### Data shown
§

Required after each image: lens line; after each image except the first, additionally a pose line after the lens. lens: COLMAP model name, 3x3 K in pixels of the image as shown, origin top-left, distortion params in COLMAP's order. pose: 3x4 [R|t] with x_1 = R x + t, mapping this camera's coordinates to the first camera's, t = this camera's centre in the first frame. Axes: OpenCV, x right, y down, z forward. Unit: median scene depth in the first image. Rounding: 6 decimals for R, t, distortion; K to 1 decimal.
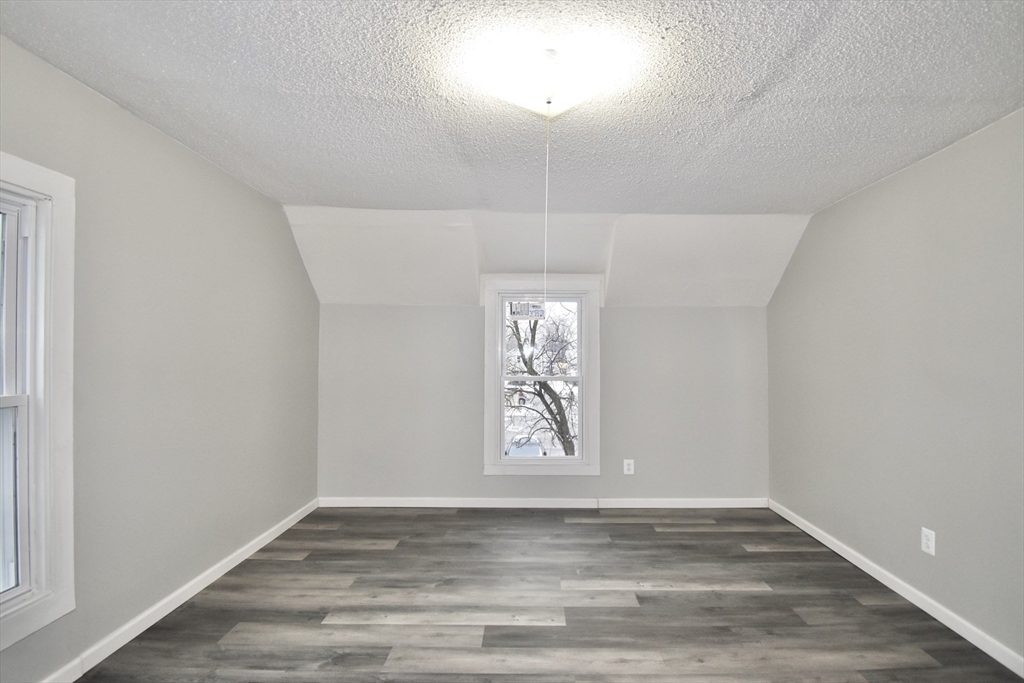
lens RADIAL K [[483.0, 0, 516.1], [0, 483.0, 357.6], [0, 0, 1]] dist [0.024932, -0.032105]
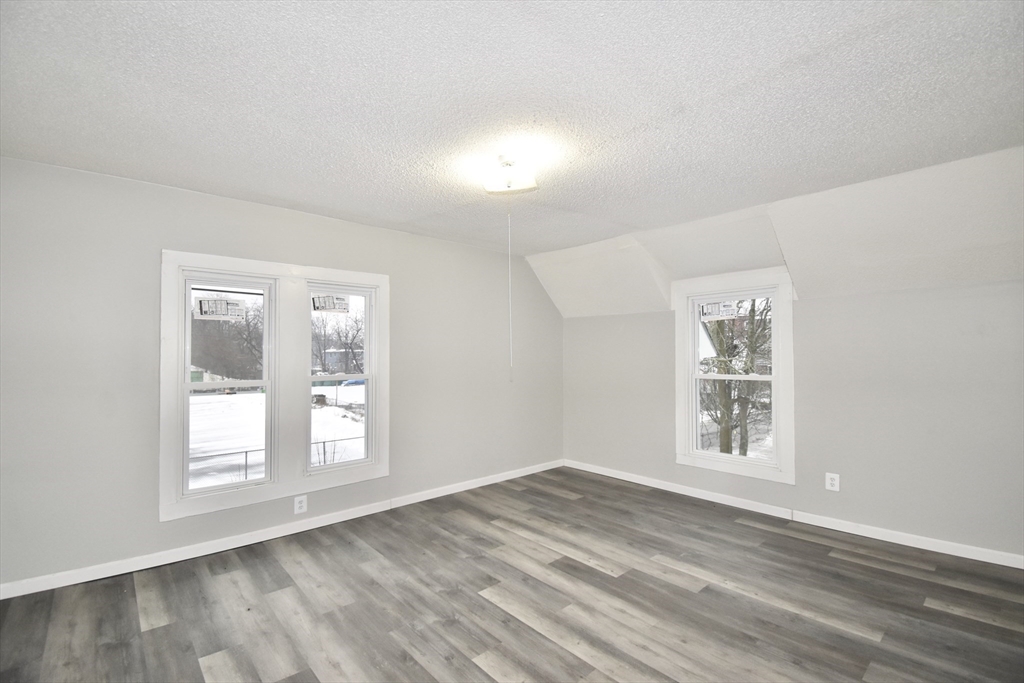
lens RADIAL K [[458.0, 0, 516.2], [0, 458.0, 357.3], [0, 0, 1]] dist [0.019881, -0.028569]
pose [[0.658994, -0.007827, -0.752108, 0.633618], [0.005384, 0.999969, -0.005688, 0.006609], [0.752129, -0.000301, 0.659016, 0.045195]]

§

What is needed is the listing above, repeated verbatim, without its images.

Required after each image: lens line; after each image except the first, additionally a pose line after the lens. lens: COLMAP model name, 3x3 K in pixels of the image as shown, origin top-left, distortion params in COLMAP's order. pose: 3x4 [R|t] with x_1 = R x + t, mapping this camera's coordinates to the first camera's, t = this camera's centre in the first frame. Axes: OpenCV, x right, y down, z forward. Unit: median scene depth in the first image. Rounding: 6 decimals for R, t, distortion; K to 1 decimal.
lens RADIAL K [[483.0, 0, 516.1], [0, 483.0, 357.6], [0, 0, 1]] dist [0.024932, -0.032105]
lens RADIAL K [[458.0, 0, 516.2], [0, 458.0, 357.3], [0, 0, 1]] dist [0.019881, -0.028569]
pose [[0.658994, -0.007827, -0.752108, 0.633618], [0.005384, 0.999969, -0.005688, 0.006609], [0.752129, -0.000301, 0.659016, 0.045195]]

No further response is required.